Requirement → Among the entries below, only the lines starting at the one with "## [v0.1.0] - 2021-08-20" and ending at the one with "Tendermint RPC client.", both included, are to be printed exactly.

Dataset entries →

——

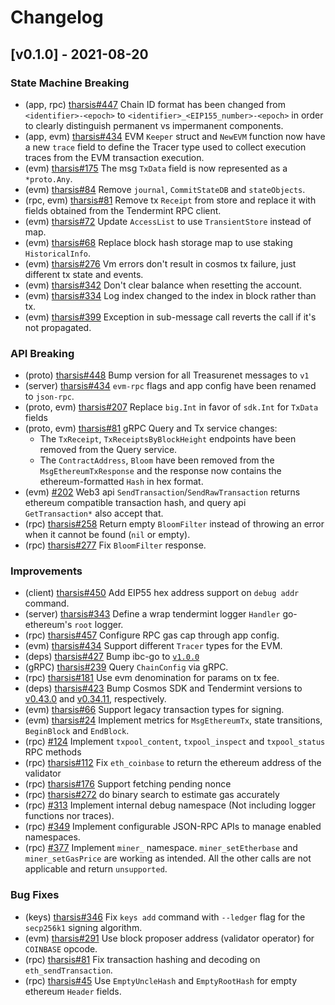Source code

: <!--
Guiding Principles:

Changelogs are for humans, not machines.
There should be an entry for every single version.
The same types of changes should be grouped.
Versions and sections should be linkable.
The latest version comes first.
The release date of each version is displayed.
Mention whether you follow Semantic Versioning.

Usage:

Change log entries are to be added to the Unreleased section under the
appropriate stanza (see below). Each entry should ideally include a tag and
the Github issue reference in the following format:

* (<tag>) \#<issue-number> message

The issue numbers will later be link-ified during the release process so you do
not have to worry about including a link manually, but you can if you wish.

Types of changes (Stanzas):

"Features" for new features.
"Improvements" for changes in existing functionality.
"Deprecated" for soon-to-be removed features.
"Bug Fixes" for any bug fixes.
"Client Breaking" for breaking CLI commands and REST routes used by end-users.
"API Breaking" for breaking exported APIs used by developers building on SDK.
"State Machine Breaking" for any changes that result in a different AppState given same genesisState and txList.

Ref: https://keepachangelog.com/en/1.0.0/
-->

# Changelog

## [v0.1.0] - 2021-08-20

### State Machine Breaking

* (app, rpc) [tharsis#447](https://github.com/treasurenet/pull/447) Chain ID format has been changed from `<identifier>-<epoch>` to `<identifier>_<EIP155_number>-<epoch>`
in order to clearly distinguish permanent vs impermanent components.
* (app, evm) [tharsis#434](https://github.com/treasurenet/pull/434) EVM `Keeper` struct and `NewEVM` function now have a new `trace` field to define
the Tracer type used to collect execution traces from the EVM transaction execution.
* (evm) [tharsis#175](https://github.com/treasurenet/issues/175) The msg `TxData` field is now represented as a `*proto.Any`.
* (evm) [tharsis#84](https://github.com/treasurenet/pull/84) Remove `journal`, `CommitStateDB` and `stateObjects`.
* (rpc, evm) [tharsis#81](https://github.com/treasurenet/pull/81) Remove tx `Receipt` from store and replace it with fields obtained from the Tendermint RPC client.
* (evm) [tharsis#72](https://github.com/treasurenet/issues/72) Update `AccessList` to use `TransientStore` instead of map.
* (evm) [tharsis#68](https://github.com/treasurenet/issues/68) Replace block hash storage map to use staking `HistoricalInfo`.
* (evm) [tharsis#276](https://github.com/treasurenet/pull/276) Vm errors don't result in cosmos tx failure, just
  different tx state and events.
* (evm) [tharsis#342](https://github.com/treasurenet/issues/342) Don't clear balance when resetting the account.
* (evm) [tharsis#334](https://github.com/treasurenet/pull/334) Log index changed to the index in block rather than
  tx.
* (evm) [tharsis#399](https://github.com/treasurenet/pull/399) Exception in sub-message call reverts the call if it's not propagated.

### API Breaking

* (proto) [tharsis#448](https://github.com/treasurenet/pull/448) Bump version for all Treasurenet messages to `v1`
* (server) [tharsis#434](https://github.com/treasurenet/pull/434) `evm-rpc` flags and app config have been renamed to `json-rpc`.
* (proto, evm) [tharsis#207](https://github.com/treasurenet/issues/207) Replace `big.Int` in favor of `sdk.Int` for `TxData` fields
* (proto, evm) [tharsis#81](https://github.com/treasurenet/pull/81) gRPC Query and Tx service changes:
  * The `TxReceipt`, `TxReceiptsByBlockHeight` endpoints have been removed from the Query service.
  * The `ContractAddress`, `Bloom` have been removed from the `MsgEthereumTxResponse` and the
    response now contains the ethereum-formatted `Hash` in hex format.
* (evm) [#202](https://github.com/treasurenet/pull/202) Web3 api `SendTransaction`/`SendRawTransaction` returns ethereum compatible transaction hash, and query api `GetTransaction*` also accept that.
* (rpc) [tharsis#258](https://github.com/treasurenet/pull/258) Return empty `BloomFilter` instead of throwing an error when it cannot be found (`nil` or empty).
* (rpc) [tharsis#277](https://github.com/treasurenet/pull/321) Fix `BloomFilter` response.

### Improvements

* (client) [tharsis#450](https://github.com/treasurenet/issues/450) Add EIP55 hex address support on `debug addr` command.
* (server) [tharsis#343](https://github.com/treasurenet/pull/343) Define a wrap tendermint logger `Handler` go-ethereum's `root` logger.
* (rpc) [tharsis#457](https://github.com/treasurenet/pull/457) Configure RPC gas cap through app config.
* (evm) [tharsis#434](https://github.com/treasurenet/pull/434) Support different `Tracer` types for the EVM.
* (deps) [tharsis#427](https://github.com/treasurenet/pull/427) Bump ibc-go to [`v1.0.0`](https://github.com/cosmos/ibc-go/releases/tag/v1.0.0)
* (gRPC) [tharsis#239](https://github.com/treasurenet/pull/239) Query `ChainConfig` via gRPC.
* (rpc) [tharsis#181](https://github.com/treasurenet/pull/181) Use evm denomination for params on tx fee.
* (deps) [tharsis#423](https://github.com/treasurenet/pull/423) Bump Cosmos SDK and Tendermint versions to [v0.43.0](https://github.com/cosmos/cosmos-sdk/releases/tag/v0.43.0) and [v0.34.11](https://github.com/tendermint/tendermint/releases/tag/v0.34.11), respectively.
* (evm) [tharsis#66](https://github.com/treasurenet/issues/66) Support legacy transaction types for signing.
* (evm) [tharsis#24](https://github.com/treasurenet/pull/24) Implement metrics for `MsgEthereumTx`, state transitions, `BeginBlock` and `EndBlock`.
* (rpc)  [#124](https://github.com/treasurenet/issues/124) Implement `txpool_content`, `txpool_inspect` and `txpool_status` RPC methods
* (rpc) [tharsis#112](https://github.com/treasurenet/pull/153) Fix `eth_coinbase` to return the ethereum address of the validator
* (rpc) [tharsis#176](https://github.com/treasurenet/issues/176) Support fetching pending nonce
* (rpc) [tharsis#272](https://github.com/treasurenet/pull/272) do binary search to estimate gas accurately
* (rpc) [#313](https://github.com/treasurenet/pull/313) Implement internal debug namespace (Not including logger functions nor traces).
* (rpc) [#349](https://github.com/treasurenet/pull/349) Implement configurable JSON-RPC APIs to manage enabled namespaces.
* (rpc) [#377](https://github.com/treasurenet/pull/377) Implement `miner_` namespace. `miner_setEtherbase` and `miner_setGasPrice` are working as intended. All the other calls are not applicable and return `unsupported`.

### Bug Fixes

* (keys) [tharsis#346](https://github.com/treasurenet/pull/346) Fix `keys add` command with `--ledger` flag for the `secp256k1` signing algorithm.
* (evm) [tharsis#291](https://github.com/treasurenet/pull/291) Use block proposer address (validator operator) for `COINBASE` opcode.
* (rpc) [tharsis#81](https://github.com/treasurenet/pull/81) Fix transaction hashing and decoding on `eth_sendTransaction`.
* (rpc) [tharsis#45](https://github.com/treasurenet/pull/45) Use `EmptyUncleHash` and `EmptyRootHash` for empty ethereum `Header` fields.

——

Result of this task →
## [v0.1.0] - 2021-08-20

### State Machine Breaking

* (app, rpc) [tharsis#447](https://github.com/treasurenet/pull/447) Chain ID format has been changed from `<identifier>-<epoch>` to `<identifier>_<EIP155_number>-<epoch>`
in order to clearly distinguish permanent vs impermanent components.
* (app, evm) [tharsis#434](https://github.com/treasurenet/pull/434) EVM `Keeper` struct and `NewEVM` function now have a new `trace` field to define
the Tracer type used to collect execution traces from the EVM transaction execution.
* (evm) [tharsis#175](https://github.com/treasurenet/issues/175) The msg `TxData` field is now represented as a `*proto.Any`.
* (evm) [tharsis#84](https://github.com/treasurenet/pull/84) Remove `journal`, `CommitStateDB` and `stateObjects`.
* (rpc, evm) [tharsis#81](https://github.com/treasurenet/pull/81) Remove tx `Receipt` from store and replace it with fields obtained from the Tendermint RPC client.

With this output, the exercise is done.